Sunday, July 25, 2010

When Hope Is Not Enough

Today's headline from The Philippine Star reads, "Noy: Let's Give RP Hope." Let me remind everyone that US President Barack Obama embodied Hope when he ran for the highest political position. That's what the voters saw, and that's why he is their choice. The radiance in him reached out to more, including myself, believing that he could turn things around once George W. Bush's reign is over. Maybe add the fact that during the campaign most of the attention was focused on him possibly becoming the first African-American president helped his case. Simply put, his aura was powerful enough to convince the American people that he is the rightful person to lead their nation.

I've always said that President Noynoy Aquino is similar to Obama in the only sense that he had nothing to offer the public but Hope. Unlike Obama, it wasn't the color of his skin which propelled him to victory, but the deaths of his parents (who are overrated by the way, just like their only son). The ones who voted for this man wanted to see Hope in the oath-taking ceremony because apparently they are too lazy to do their part for their country. What happens after the first year of presidency, when the window of Hope is now smaller than what it used to be in the campaign period? He can't keep letting people "believe" since time will run out, and before he knows it, it's 2016. Hope can't design a realistic plan in times of disasters. Hope can't construct more efficient means of public transportation. Hope can't architect a corrupt-free government. Hope can't drain out all the water in flood-prone areas. Hope can't even stop people from cutting in lines. It can't give us much really. So why should our president give the Philippines Hope? Oh that's right. People are too stupid to think for themselves. They believe Hope is enough to give them that feel-good feeling. He thinks it's enough to quiet the followers and critics alike for the meantime, something to buy him more time for that window that's closing in.

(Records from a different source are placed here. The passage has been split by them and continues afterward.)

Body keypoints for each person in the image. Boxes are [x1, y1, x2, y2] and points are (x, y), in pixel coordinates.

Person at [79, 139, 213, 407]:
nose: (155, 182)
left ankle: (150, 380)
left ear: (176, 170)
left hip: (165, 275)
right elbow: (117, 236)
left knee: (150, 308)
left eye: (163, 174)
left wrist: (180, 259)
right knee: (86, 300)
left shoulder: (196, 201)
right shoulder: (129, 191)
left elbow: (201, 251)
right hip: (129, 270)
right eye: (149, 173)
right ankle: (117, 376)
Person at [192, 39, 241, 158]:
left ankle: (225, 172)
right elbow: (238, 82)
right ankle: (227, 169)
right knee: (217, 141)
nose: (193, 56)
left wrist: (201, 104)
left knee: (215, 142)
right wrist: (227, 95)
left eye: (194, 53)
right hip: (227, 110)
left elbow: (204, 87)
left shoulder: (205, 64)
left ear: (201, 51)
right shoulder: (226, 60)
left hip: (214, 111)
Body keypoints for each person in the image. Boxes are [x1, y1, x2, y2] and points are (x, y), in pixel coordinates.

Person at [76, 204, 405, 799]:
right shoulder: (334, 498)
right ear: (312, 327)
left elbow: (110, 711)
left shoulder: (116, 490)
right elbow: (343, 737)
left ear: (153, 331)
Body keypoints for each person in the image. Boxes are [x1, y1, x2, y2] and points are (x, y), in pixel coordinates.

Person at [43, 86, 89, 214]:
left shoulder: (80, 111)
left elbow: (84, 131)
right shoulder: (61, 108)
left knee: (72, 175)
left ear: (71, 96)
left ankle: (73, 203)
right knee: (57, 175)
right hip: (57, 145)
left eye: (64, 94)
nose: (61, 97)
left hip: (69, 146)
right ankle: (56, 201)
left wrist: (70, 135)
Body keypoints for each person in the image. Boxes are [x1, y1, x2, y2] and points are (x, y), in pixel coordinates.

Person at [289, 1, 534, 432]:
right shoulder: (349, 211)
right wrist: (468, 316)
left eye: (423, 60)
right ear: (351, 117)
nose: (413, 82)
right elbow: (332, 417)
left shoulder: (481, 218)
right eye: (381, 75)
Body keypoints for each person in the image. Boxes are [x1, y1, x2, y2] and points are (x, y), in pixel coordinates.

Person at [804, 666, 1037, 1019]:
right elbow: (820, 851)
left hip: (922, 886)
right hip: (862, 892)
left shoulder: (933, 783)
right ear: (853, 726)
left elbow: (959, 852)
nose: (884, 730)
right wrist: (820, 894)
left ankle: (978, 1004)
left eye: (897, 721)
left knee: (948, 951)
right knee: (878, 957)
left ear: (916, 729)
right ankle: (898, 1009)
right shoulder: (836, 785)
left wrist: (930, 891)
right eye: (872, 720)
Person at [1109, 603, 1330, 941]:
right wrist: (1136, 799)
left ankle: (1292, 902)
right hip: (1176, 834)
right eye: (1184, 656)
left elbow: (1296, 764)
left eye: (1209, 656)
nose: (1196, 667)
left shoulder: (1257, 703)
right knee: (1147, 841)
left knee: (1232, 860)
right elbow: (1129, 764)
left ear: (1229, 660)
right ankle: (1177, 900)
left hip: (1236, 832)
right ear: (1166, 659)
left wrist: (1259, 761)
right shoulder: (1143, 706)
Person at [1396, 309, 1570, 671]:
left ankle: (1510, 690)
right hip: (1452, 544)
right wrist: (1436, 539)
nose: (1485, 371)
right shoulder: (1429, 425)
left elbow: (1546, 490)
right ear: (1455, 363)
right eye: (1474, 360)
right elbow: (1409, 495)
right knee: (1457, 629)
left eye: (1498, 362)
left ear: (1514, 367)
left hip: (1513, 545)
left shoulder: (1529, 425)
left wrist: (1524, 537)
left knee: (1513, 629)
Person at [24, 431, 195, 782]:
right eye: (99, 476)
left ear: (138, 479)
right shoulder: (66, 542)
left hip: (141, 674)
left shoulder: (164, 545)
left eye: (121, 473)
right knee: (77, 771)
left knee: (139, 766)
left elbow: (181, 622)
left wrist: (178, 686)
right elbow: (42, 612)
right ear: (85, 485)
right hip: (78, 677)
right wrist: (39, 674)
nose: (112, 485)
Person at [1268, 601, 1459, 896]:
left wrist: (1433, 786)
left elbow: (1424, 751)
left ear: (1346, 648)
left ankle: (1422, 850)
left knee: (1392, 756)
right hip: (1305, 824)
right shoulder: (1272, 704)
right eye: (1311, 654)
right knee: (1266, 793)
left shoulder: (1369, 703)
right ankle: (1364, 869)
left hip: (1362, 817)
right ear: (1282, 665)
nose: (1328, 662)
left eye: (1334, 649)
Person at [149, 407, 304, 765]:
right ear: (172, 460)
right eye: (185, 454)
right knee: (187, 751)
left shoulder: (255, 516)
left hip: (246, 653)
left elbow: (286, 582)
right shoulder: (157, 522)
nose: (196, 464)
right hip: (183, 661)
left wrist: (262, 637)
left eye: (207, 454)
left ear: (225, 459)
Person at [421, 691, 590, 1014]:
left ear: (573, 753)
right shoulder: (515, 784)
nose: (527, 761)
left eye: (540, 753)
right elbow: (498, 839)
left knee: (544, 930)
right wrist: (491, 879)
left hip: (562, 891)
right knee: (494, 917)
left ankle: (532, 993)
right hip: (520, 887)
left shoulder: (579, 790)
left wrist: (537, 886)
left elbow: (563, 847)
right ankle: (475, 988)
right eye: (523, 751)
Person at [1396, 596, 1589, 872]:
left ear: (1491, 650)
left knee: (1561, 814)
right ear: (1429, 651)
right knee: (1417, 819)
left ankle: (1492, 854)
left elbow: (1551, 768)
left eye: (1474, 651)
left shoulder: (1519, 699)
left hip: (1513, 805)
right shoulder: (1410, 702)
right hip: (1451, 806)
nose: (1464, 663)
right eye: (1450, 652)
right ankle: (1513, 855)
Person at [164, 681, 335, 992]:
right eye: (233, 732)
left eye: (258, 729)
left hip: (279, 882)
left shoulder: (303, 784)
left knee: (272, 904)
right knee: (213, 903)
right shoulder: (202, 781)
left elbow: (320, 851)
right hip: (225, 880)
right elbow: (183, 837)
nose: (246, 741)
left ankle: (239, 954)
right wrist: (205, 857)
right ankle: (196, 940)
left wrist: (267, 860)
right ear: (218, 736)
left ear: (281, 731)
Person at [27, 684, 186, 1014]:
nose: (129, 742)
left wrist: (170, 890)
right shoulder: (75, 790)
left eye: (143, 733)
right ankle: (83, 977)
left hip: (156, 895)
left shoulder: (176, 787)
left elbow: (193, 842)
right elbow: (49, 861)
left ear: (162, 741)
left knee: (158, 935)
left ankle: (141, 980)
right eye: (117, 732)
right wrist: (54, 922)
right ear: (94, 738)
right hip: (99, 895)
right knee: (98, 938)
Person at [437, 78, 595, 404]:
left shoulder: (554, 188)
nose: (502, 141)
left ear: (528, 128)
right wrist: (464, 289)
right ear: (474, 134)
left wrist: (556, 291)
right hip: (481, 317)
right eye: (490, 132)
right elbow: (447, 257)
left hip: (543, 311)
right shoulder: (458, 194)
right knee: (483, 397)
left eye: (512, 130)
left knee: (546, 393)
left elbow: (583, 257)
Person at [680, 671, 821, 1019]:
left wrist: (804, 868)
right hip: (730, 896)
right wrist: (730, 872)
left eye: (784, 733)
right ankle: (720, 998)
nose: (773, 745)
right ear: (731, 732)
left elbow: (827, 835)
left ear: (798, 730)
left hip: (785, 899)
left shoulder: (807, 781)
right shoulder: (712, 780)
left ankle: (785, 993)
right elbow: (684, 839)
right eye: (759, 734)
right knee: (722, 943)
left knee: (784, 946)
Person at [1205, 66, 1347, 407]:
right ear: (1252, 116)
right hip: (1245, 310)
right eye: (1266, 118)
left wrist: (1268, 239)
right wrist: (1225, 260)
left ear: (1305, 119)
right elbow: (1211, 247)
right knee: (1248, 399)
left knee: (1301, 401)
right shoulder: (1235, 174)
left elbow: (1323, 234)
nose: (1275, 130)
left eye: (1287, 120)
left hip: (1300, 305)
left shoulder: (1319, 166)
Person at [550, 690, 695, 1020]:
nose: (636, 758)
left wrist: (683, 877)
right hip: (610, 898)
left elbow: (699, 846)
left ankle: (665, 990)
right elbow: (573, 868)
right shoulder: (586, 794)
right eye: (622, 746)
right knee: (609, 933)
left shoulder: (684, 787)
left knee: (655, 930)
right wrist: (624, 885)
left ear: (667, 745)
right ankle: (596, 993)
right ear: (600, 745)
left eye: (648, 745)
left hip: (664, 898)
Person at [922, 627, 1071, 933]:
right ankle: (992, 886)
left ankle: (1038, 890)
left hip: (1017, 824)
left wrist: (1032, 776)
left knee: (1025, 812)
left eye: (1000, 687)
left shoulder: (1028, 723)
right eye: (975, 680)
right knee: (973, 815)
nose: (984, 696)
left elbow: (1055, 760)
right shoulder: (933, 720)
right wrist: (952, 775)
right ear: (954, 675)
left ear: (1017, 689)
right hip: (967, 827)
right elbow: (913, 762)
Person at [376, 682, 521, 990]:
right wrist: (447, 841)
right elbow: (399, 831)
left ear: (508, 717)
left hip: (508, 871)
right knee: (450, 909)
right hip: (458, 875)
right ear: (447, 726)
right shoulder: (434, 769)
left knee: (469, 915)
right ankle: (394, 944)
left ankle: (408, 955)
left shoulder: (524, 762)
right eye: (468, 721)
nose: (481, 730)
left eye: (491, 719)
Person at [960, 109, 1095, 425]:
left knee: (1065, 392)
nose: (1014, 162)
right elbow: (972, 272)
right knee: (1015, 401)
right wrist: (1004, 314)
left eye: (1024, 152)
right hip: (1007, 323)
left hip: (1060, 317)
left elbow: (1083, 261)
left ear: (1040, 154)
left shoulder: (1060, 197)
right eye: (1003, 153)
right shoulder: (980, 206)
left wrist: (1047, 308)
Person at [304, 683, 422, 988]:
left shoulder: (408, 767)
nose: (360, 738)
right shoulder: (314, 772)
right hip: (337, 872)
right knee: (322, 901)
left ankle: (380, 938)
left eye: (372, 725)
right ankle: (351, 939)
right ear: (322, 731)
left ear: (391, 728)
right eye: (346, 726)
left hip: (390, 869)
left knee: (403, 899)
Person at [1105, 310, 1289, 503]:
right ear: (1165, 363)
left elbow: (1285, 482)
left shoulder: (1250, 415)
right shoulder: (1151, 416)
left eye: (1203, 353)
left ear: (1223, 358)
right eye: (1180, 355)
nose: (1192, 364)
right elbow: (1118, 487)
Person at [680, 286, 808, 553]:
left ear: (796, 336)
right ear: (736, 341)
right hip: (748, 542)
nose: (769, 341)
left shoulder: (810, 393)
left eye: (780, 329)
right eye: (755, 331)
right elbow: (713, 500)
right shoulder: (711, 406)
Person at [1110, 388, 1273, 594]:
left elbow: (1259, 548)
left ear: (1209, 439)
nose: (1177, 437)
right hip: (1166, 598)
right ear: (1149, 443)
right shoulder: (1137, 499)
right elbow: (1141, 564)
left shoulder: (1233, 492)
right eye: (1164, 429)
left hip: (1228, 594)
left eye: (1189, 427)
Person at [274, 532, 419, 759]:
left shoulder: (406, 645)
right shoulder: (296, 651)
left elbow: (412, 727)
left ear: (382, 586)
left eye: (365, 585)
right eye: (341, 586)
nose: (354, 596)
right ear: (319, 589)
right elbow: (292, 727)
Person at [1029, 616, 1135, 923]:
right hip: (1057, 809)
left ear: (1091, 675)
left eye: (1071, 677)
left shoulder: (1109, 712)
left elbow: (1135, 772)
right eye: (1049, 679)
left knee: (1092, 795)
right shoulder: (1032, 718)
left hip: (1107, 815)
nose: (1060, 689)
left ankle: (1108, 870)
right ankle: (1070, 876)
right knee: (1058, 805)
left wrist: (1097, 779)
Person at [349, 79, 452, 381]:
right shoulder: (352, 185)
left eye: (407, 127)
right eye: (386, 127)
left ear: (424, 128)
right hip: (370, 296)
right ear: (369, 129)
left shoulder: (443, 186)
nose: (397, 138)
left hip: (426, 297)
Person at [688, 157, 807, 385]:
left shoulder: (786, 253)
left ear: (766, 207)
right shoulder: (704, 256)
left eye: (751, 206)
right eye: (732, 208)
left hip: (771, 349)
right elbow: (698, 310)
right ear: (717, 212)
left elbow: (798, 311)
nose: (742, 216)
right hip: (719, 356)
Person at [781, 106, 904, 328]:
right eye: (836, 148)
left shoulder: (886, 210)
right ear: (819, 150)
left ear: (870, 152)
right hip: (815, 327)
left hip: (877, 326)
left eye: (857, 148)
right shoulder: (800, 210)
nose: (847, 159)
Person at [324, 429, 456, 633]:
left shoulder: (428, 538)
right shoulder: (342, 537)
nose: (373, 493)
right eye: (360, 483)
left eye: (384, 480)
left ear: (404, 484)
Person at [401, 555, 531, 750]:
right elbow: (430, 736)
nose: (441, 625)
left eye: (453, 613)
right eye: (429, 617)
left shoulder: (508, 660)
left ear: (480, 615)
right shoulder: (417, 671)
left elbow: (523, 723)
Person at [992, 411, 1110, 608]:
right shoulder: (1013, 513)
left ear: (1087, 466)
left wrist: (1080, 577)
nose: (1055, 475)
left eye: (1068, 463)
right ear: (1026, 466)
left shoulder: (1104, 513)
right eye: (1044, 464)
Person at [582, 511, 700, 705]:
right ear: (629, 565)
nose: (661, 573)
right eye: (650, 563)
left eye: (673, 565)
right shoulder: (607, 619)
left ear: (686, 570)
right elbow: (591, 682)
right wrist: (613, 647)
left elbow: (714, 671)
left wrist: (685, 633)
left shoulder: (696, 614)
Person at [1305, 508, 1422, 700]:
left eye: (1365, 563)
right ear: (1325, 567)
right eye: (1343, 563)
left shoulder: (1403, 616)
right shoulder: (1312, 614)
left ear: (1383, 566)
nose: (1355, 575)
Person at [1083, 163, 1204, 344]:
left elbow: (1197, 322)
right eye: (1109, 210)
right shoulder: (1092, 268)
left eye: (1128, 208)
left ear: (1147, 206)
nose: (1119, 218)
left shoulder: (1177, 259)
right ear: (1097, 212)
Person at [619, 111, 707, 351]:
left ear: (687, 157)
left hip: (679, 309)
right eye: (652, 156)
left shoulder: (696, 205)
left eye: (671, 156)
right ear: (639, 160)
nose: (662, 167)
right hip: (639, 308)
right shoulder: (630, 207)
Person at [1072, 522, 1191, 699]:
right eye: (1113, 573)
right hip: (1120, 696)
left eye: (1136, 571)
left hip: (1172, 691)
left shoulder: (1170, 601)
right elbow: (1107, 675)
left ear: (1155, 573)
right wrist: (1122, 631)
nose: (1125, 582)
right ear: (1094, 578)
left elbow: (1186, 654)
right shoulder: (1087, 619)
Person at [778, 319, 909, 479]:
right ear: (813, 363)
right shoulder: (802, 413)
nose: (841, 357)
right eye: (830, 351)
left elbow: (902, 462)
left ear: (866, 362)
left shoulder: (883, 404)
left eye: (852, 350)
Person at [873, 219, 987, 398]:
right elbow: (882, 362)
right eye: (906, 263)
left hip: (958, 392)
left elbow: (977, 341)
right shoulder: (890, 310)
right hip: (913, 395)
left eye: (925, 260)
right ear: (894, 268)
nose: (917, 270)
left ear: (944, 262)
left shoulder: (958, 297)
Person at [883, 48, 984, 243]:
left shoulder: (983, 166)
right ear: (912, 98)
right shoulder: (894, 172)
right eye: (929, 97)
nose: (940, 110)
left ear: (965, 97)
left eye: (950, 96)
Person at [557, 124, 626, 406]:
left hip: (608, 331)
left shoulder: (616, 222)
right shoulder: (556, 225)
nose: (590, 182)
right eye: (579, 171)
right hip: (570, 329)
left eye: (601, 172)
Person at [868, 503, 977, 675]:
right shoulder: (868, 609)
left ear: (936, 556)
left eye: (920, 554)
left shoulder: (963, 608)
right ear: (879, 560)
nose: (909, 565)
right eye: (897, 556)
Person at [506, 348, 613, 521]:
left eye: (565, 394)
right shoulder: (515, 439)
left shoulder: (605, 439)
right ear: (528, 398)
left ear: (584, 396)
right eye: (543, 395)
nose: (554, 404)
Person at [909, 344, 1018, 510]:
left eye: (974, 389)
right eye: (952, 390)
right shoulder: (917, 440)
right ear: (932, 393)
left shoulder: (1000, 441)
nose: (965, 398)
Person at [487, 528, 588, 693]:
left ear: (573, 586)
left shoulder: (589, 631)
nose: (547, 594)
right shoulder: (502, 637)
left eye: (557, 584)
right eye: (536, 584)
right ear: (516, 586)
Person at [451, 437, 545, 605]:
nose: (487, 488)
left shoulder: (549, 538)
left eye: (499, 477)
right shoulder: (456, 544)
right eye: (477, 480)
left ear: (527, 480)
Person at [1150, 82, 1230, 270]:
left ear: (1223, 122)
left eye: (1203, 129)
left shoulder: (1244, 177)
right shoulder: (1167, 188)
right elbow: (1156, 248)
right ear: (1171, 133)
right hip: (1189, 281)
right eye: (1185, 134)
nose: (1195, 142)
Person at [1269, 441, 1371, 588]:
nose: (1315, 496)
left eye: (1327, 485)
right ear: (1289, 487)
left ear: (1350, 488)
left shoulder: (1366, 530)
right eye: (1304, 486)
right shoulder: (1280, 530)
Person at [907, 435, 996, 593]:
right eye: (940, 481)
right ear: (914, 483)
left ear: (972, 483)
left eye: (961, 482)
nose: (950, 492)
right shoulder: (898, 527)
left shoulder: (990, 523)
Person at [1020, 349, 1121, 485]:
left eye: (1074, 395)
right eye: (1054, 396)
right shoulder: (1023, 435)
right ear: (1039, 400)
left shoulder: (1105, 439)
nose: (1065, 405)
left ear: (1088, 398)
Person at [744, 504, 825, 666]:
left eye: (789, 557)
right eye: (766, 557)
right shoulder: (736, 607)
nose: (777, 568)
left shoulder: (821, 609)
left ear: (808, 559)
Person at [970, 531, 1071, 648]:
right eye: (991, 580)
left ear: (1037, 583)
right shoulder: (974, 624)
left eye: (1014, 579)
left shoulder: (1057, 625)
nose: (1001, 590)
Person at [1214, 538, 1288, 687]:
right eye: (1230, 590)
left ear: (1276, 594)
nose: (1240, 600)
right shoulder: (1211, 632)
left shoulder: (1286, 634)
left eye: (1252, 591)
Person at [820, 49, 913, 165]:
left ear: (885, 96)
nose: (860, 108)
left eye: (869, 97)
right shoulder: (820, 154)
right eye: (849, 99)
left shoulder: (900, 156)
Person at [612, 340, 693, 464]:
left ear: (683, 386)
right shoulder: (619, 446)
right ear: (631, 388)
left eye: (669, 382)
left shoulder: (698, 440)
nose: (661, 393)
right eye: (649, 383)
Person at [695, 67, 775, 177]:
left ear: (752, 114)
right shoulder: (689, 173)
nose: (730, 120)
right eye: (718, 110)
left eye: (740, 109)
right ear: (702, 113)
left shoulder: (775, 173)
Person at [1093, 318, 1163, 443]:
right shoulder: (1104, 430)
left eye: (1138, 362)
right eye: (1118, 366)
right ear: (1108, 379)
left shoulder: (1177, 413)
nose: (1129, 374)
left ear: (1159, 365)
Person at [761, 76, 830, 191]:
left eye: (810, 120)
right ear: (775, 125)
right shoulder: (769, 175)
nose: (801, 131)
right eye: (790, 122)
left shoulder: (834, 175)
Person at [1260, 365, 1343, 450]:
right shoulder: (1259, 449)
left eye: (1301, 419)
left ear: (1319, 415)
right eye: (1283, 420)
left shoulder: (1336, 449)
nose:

What we need to hear are actual concrete plans to find a solution to pressing problems. If other aspiring senatorial and presidential candidates, who ironically lost, all had something to offer on the table, I can't understand how he can not formulate his own. They had a clear vision if they were to win. They were ready. The president, on the other hand, had Hope by his side. He probably hoped that the influential strength of his parents won't die out. He probably hoped that the correlation of corruption and poverty is convincing enough. Right now, a big part of America is unsatisfied with their president. I'm afraid our very own will end up like him soon.